The war of words between John McCain and Republican anti-tax activists heated up further today. The Club for Growth, a political action committee that opposes Republicans who are not sufficiently conservative on fiscal issues, put out a press release demanding that McCain "renounce" the "class-warfare rhetoric" he used in 2001 and 2003, when McCain opposed President Bush's tax cuts.
At the time, McCain said the tax cuts disproportionately favored the richest Americans. Now, McCain supports making those tax cuts permanent, and points to them as some of the best policy initiatives of the Bush administration.
Last week in Iowa, I asked McCain how he reconciles those two positions. The full exchange follows:
Salon: Can you explain how you get from not supporting the president's tax cuts in 2001 to wanting to extend them now?
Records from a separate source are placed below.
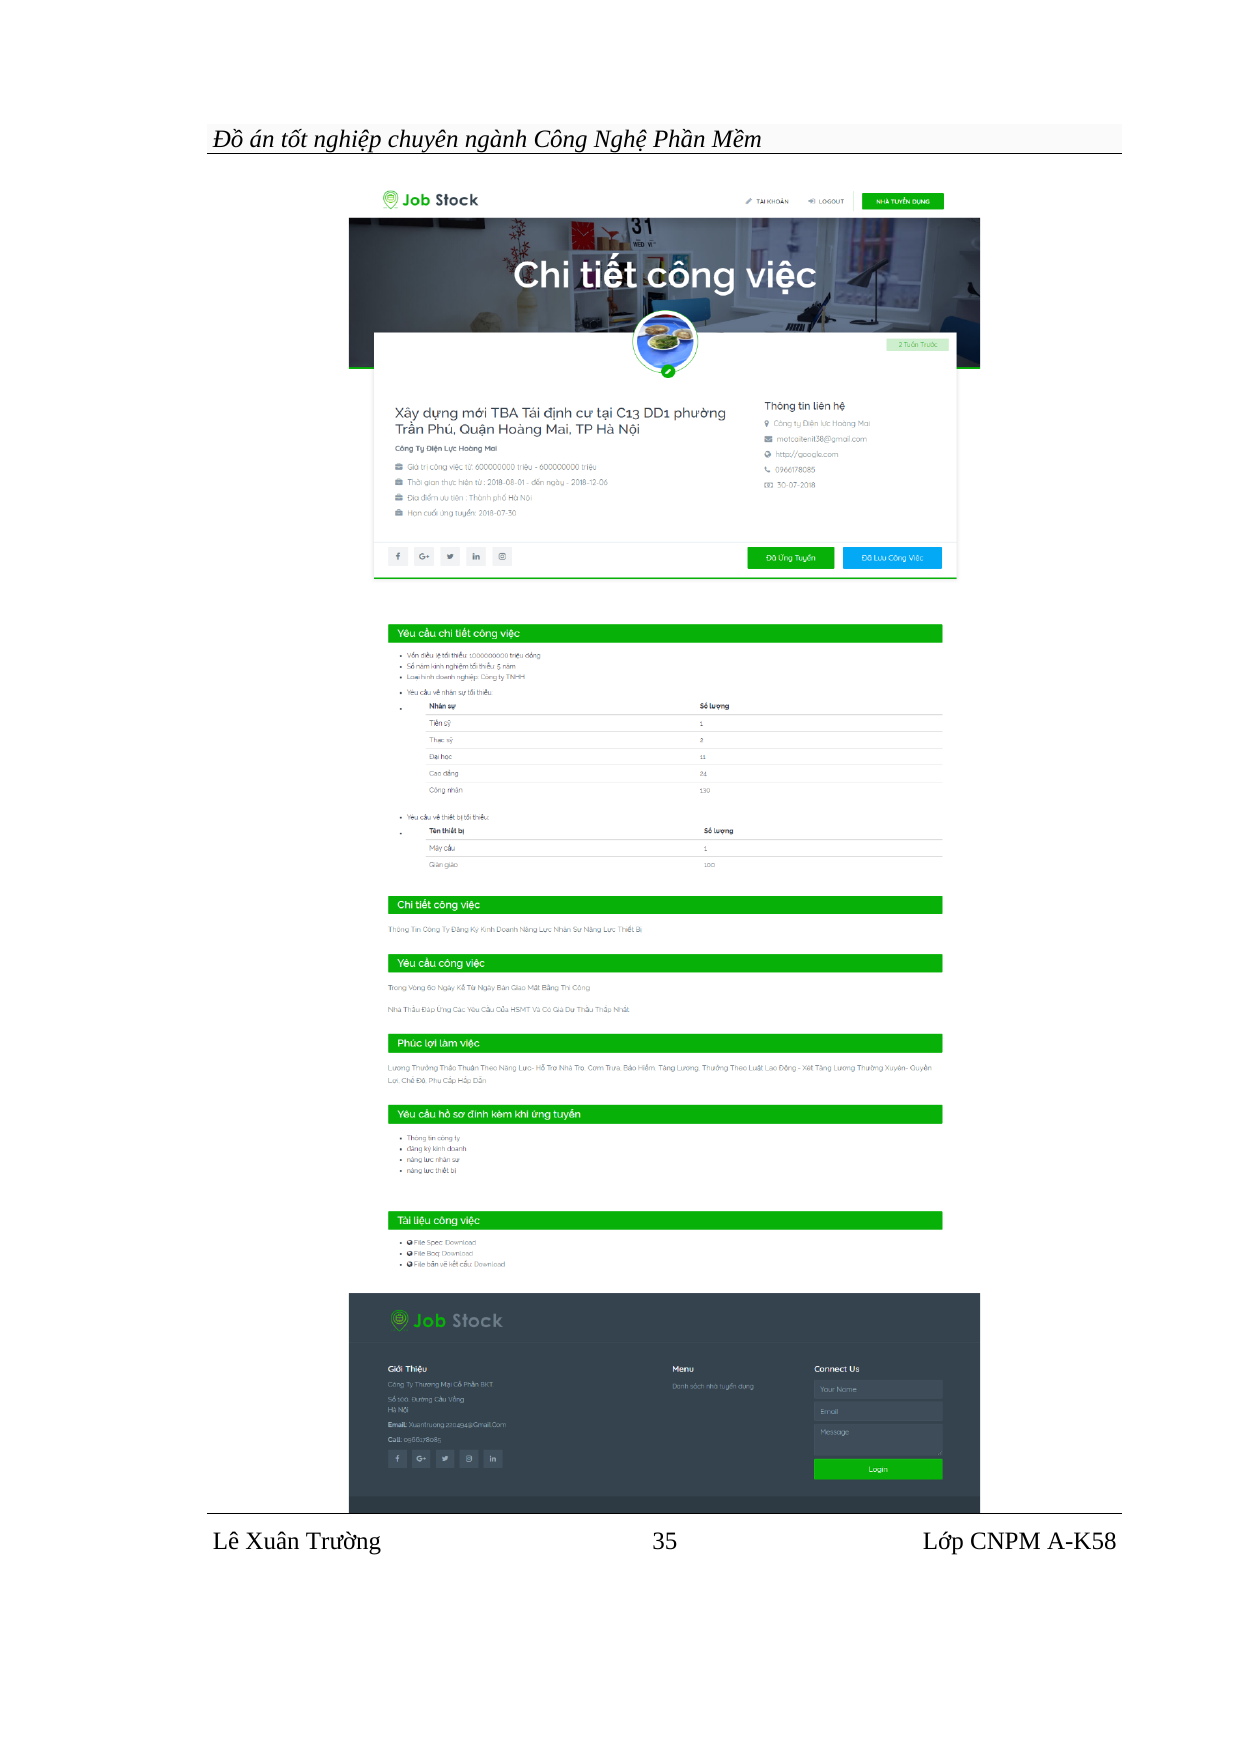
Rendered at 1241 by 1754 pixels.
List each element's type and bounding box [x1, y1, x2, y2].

picture [348, 182, 981, 1513]
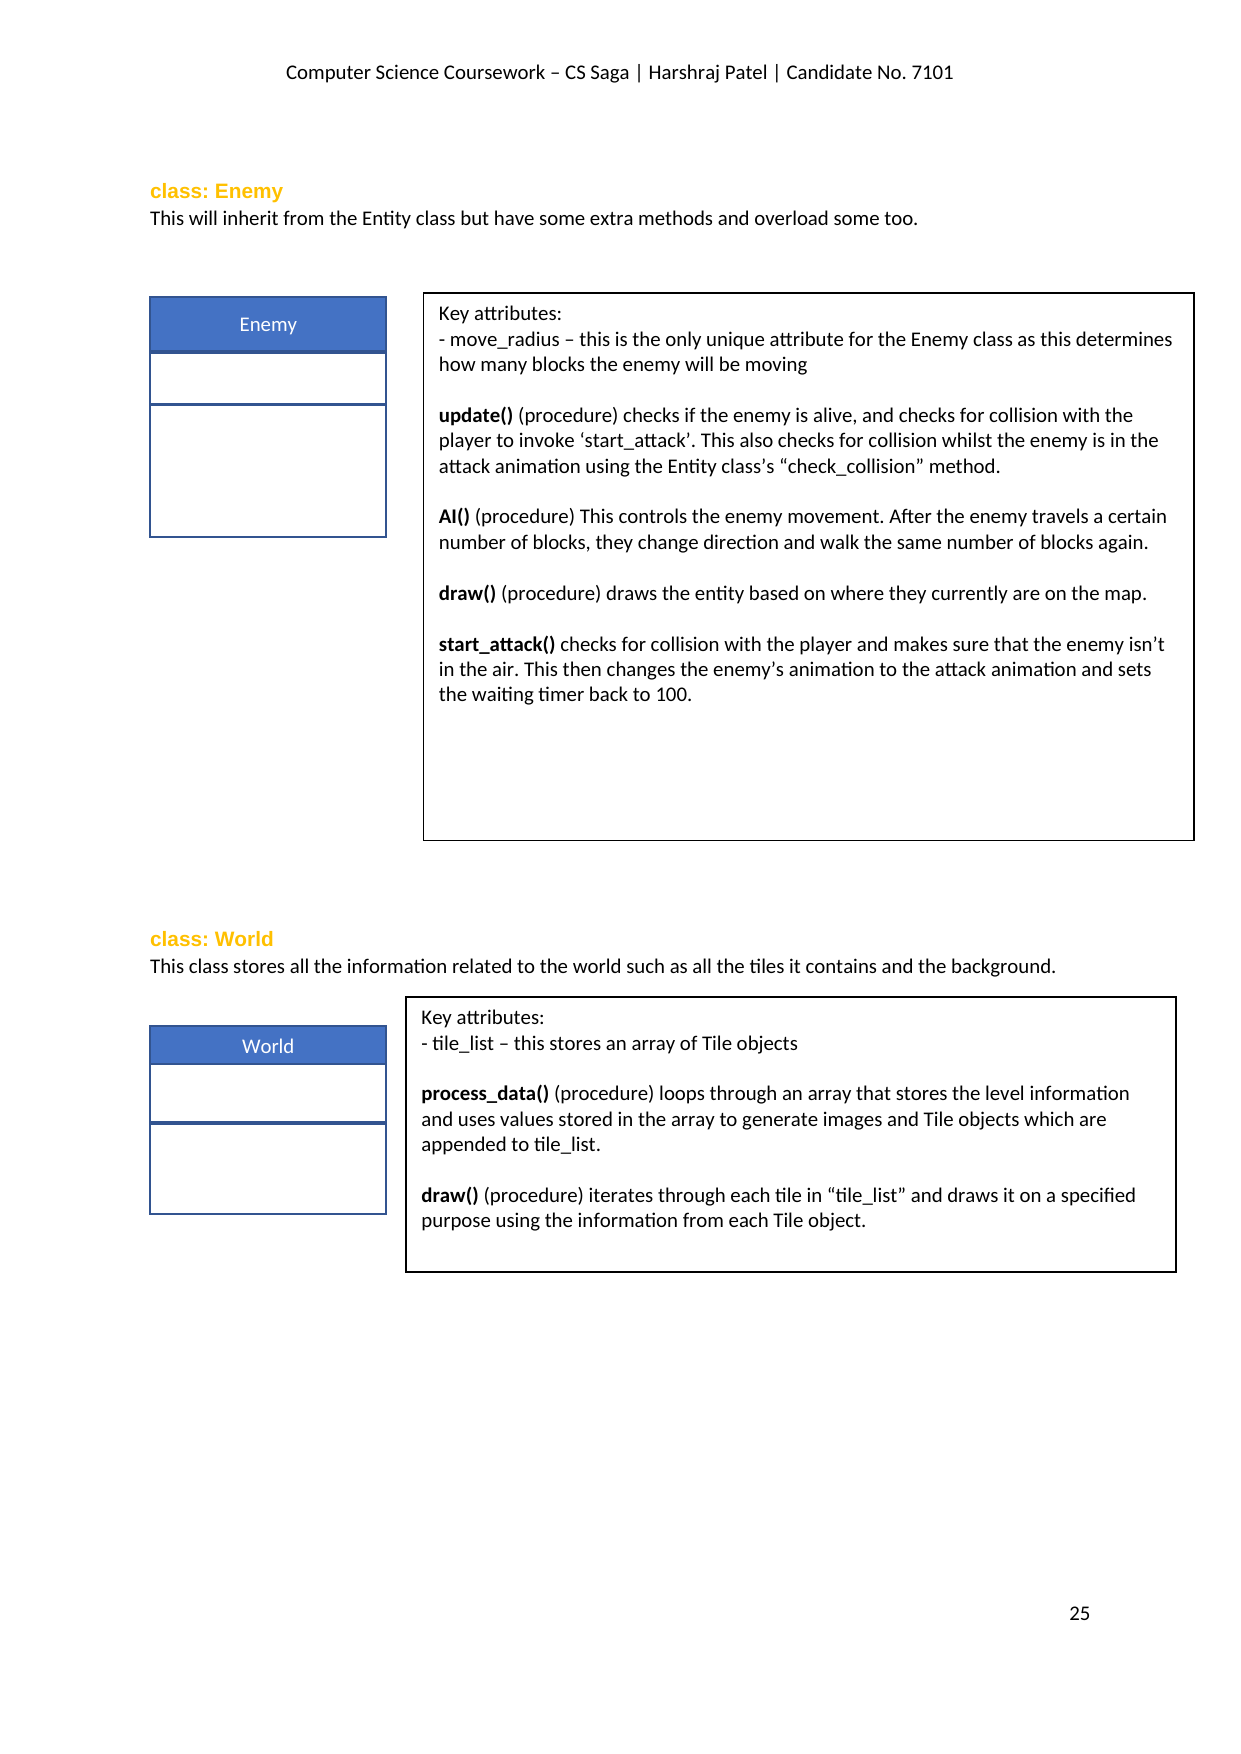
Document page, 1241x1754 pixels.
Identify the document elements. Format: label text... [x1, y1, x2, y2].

text This will inherit from the Entity class but have some extra methods and overload some too. [150, 205, 1090, 231]
subtitle class: World [150, 927, 1090, 951]
subtitle class: Enemy [150, 179, 1090, 203]
text This class stores all the information related to the world such as all the tiles it contains and the background. [150, 953, 1090, 978]
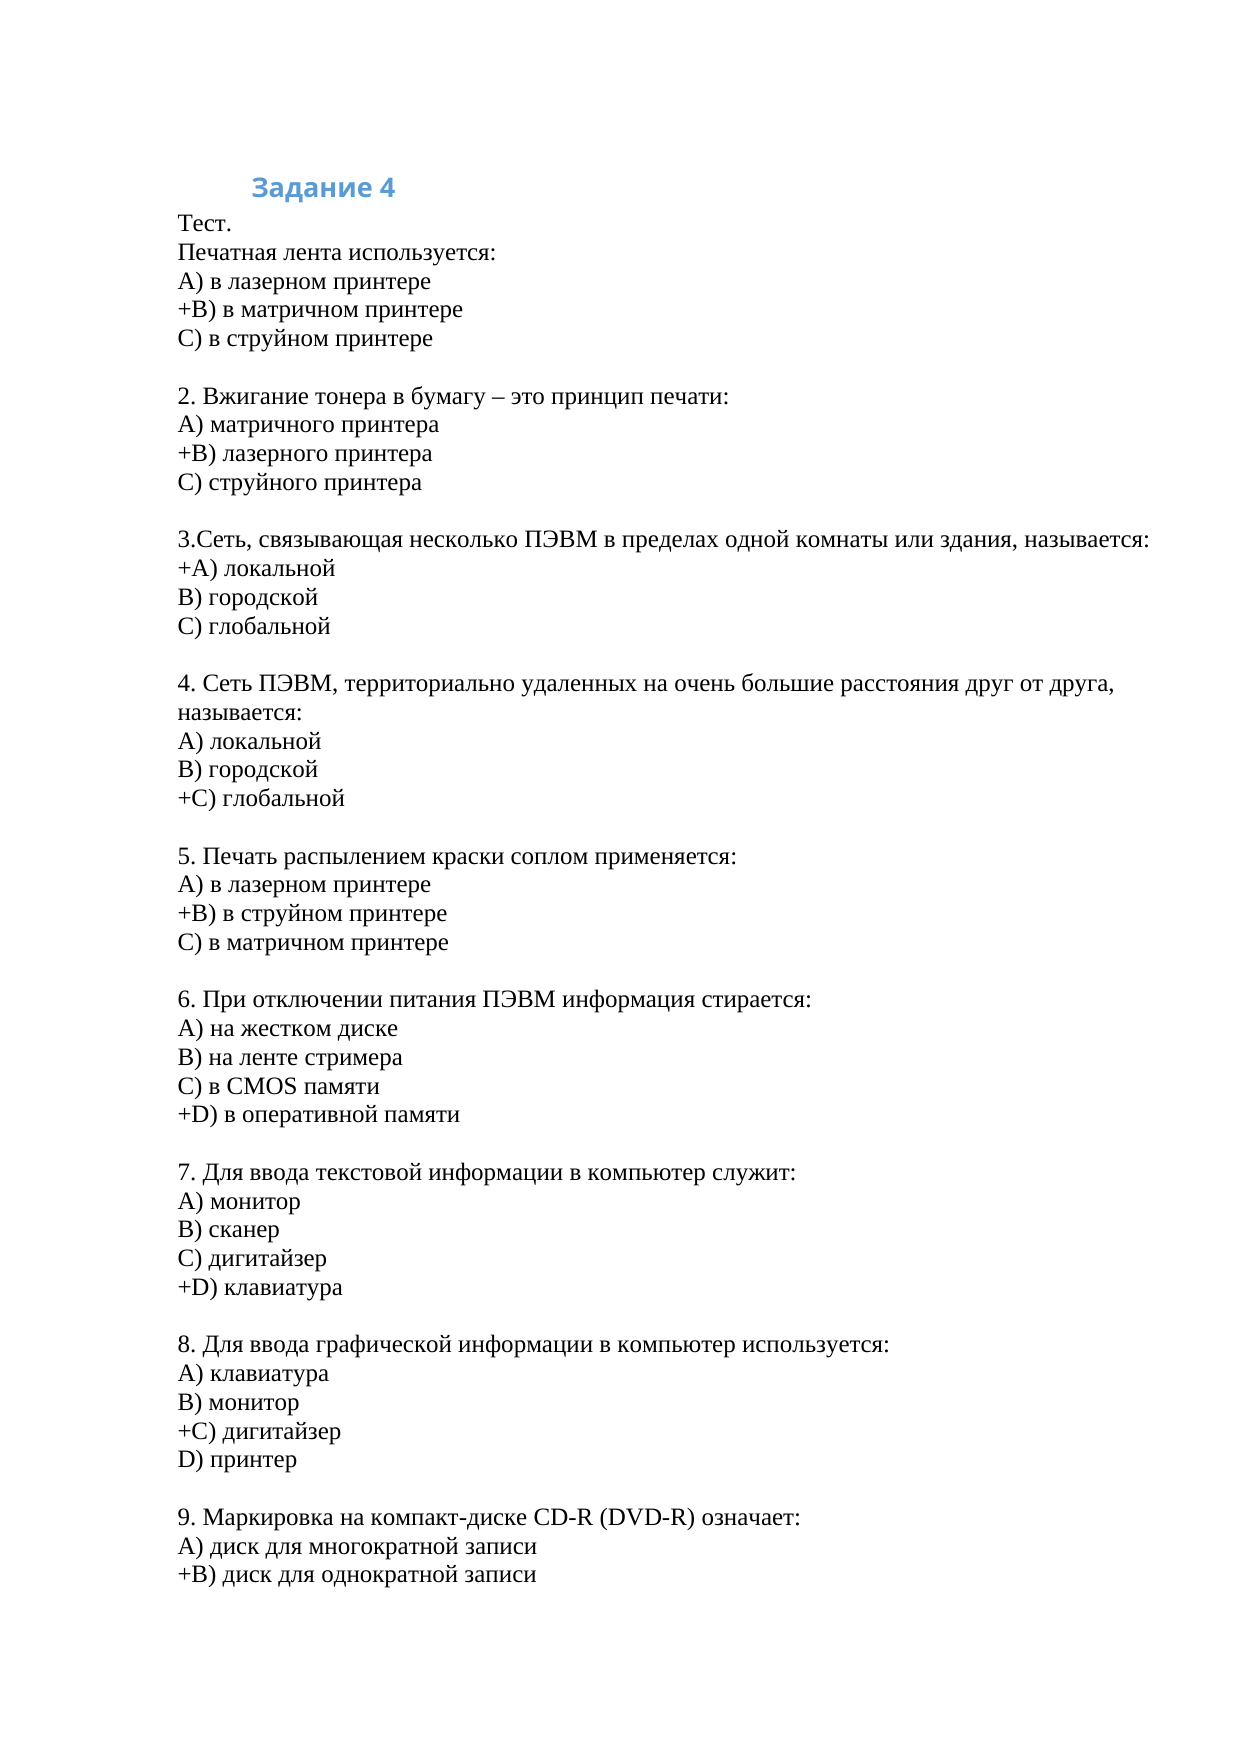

McCain: It's very simple. First of all I had a tax proposal of my own in 2000, which was tax cuts, but it also had restraint on spending, and it also put money aside for the Social Security trust fund. They were significant tax cuts. If we'd enacted them, we'd be talking about more tax cuts now because it would have forced a restraint on spending. And at the time that they were not made permanent, I said this is going to force us -- because of budget gimmickry -- this is going to force us to make them permanent. Because none of us are going to favor tax increases. So that's exactly where we are. If you don't vote to make them permanent, then it will have the overall effect of a tax increase. I mean, you don't have any choice. If you had restrained spending, it would have been fine, because the revenues associated with the tax cuts have been phenomenal. It's just spending went out of control.
Salon: But a lot of that [spending] was the war and the war on terror?
McCain: Mmmm. Very small. Very small amount, if you look at the overall budget. Most of it is just overall spending. The biggest increase in the size of government since the Great Society.
Budgetary numbers can be cut a thousand different ways. And there is a tangled debate, pushed by conservatives, about how much tax cuts grow the economy and therefore offset any revenue losses. But there is no denying that the Bush tax cuts have been the biggest single factor in taking the nation's bank account from surplus to deficit.
According to the Congressional Budget Office, the tax cuts account for 51 percent of the $2.3 trillion in lost revenue between 2001 and 2006 due to legislative changes. Another 33 percent came from increased defense, international aid and homeland security spending. The smallest portion -- 16 percent -- came from increased entitlement and discretionary spending, including funds to pay for Hurricane Katrina relief.